(Data for processing Opens)

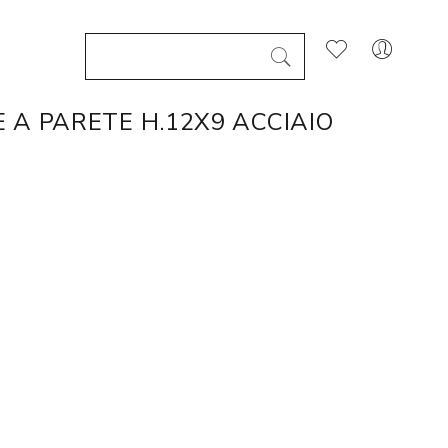
A PARETE H.12X9 ACCIAIO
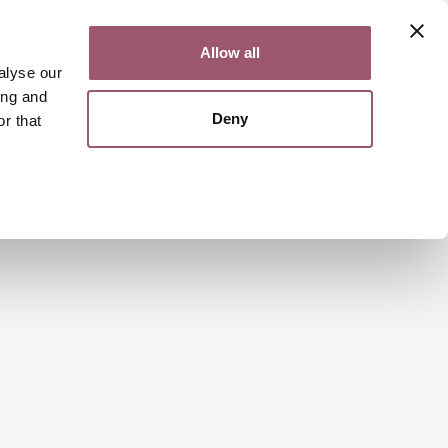
Kontakt
Lättläst
English
Allow all
alyse our
ing and
Deny
r that
Sök
Meny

(Data for processing Closes)

▶ [What to do] What you should produce is an exact copy of the records, with the pictures left out.

▶ [Answer box]
A PARETE H.12X9 ACCIAIO
Kontakt
Lättläst
English
Allow all
alyse our
ing and
Deny
r that
Sök
Meny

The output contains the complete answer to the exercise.